The Head of Banking Supervision Department (BSD) at the Central Bank, Mr Franklin Bengle, who made this known to the Daily Graphic, explained that the mechanism was to “help insulate clients of the 'susu' service against risks of losing their money to unscrupulous collectors.
“We are in talks with the GCSCA to set up an insurance fund for their members so that if people lose their money through this business (the 'susu' collection), then the victims can easily be catered for by funds from the insurance fund,” Mr Bengle added.
The said insurance scheme would thus provide claims for 'susu' contributors who fell victim to fraudulent collectors.
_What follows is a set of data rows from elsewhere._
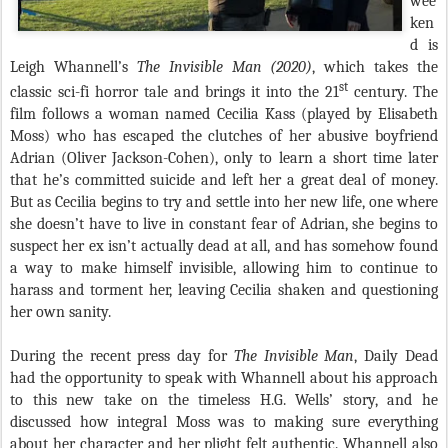
wee
ken
d is
Leigh Whannell’s
The Invisible Man (2020)
, which takes the
st
classic sci-fi horror tale and brings it into the 21
century. The
film follows a woman named Cecilia Kass (played by Elisabeth
Moss) who has escaped the clutches of her abusive boyfriend
Adrian (Oliver Jackson-Cohen), only to learn a short time later
that he’s committed suicide and left her a great deal of money.
But as Cecilia begins to try and settle into her new life, one where
she doesn’t have to live in constant fear of Adrian, she begins to
suspect her ex isn’t actually dead at all, and has somehow found
a way to make himself invisible, allowing him to continue to
harass and torment her, leaving Cecilia shaken and questioning
her own sanity.
During the recent press day for
The Invisible Man
, Daily Dead
had the opportunity to speak with Whannell about his approach
to this new take on the timeless H.G. Wells’ story, and he
discussed how integral Moss was to making sure everything
about her character and her plight felt authentic. Whannell also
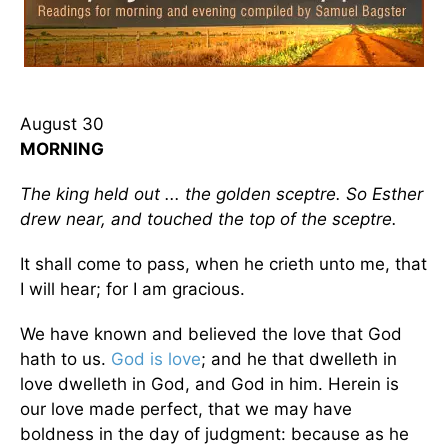
August 30
MORNING
The king held out ... the golden sceptre. So Esther
drew near, and touched the top of the sceptre.
It shall come to pass, when he crieth unto me, that
I will hear; for I am gracious.
We have known and believed the love that God
hath to us.
God is love
; and he that dwelleth in
love dwelleth in God, and God in him. Herein is
our love made perfect, that we may have
boldness in the day of judgment: because as he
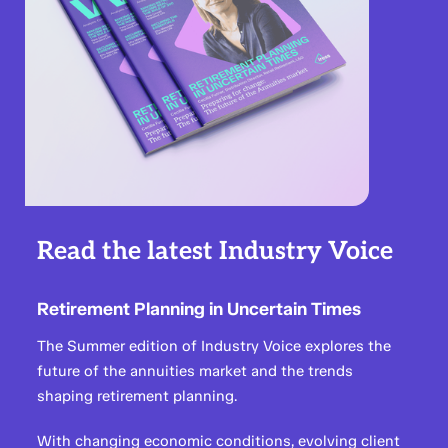
Read the latest Industry Voice
Retirement Planning in Uncertain Times
The Summer edition of Industry Voice explores the
future of the annuities market and the trends
shaping retirement planning.
With changing economic conditions, evolving client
The successful implementation of the fund could possibly endear the 'susu' business to many individuals and business institutions in the country by helping to erase the present fear among many people that a collector may run away with their collections.
Mr Bengle, however, noted that the Central Bank was “not comfortable with allowing the collectors to give out loans to interested clients” because they do not have liquidity ratios.
Liquidity ration is the amount of money held by a financial institution, in most cases a bank, as a proportion to its deposits and is normally measured by the extent to which the said institution or another entity can quickly liquidate assets to cover short-term liabilities.
“You know these collectors don't have a liquidity ratio that they can easily fall on to defray their debts,” the head of BSD at the central bank said, adding that the bank was thinking of “allowing them to do concessionary lending by using the GCSCA as an institution to secure funds from other bigger financial service providers.
“And when that happens, GCSCA will guarantee for those funds and then monitor the disbursements, usage and retrieval of those funds,” he noted.
On regulations for the micro finance sector so far, Mr Bengle said the bank had started receiving some applications from some of the institutions that were given the six-month period to re-register or cease operations.
He said BoG was “trying to encourage self regulation of these institutions,” explaining that although the bank would at the end act as the overseeing body of these institutions, the BoG was “trying to get the umbrella bodies to enforce these regulations among their respective members.
“We want to get the umbrella bodies of these microfinance institutions to self regulate themselves. We want to put some peer pressure on them to make sure that their members do not go contrary to the guidelines of the bank.
“With this, the BoG can now also extend its influence as the overall regulator of the entire process,” Mr Bengle added.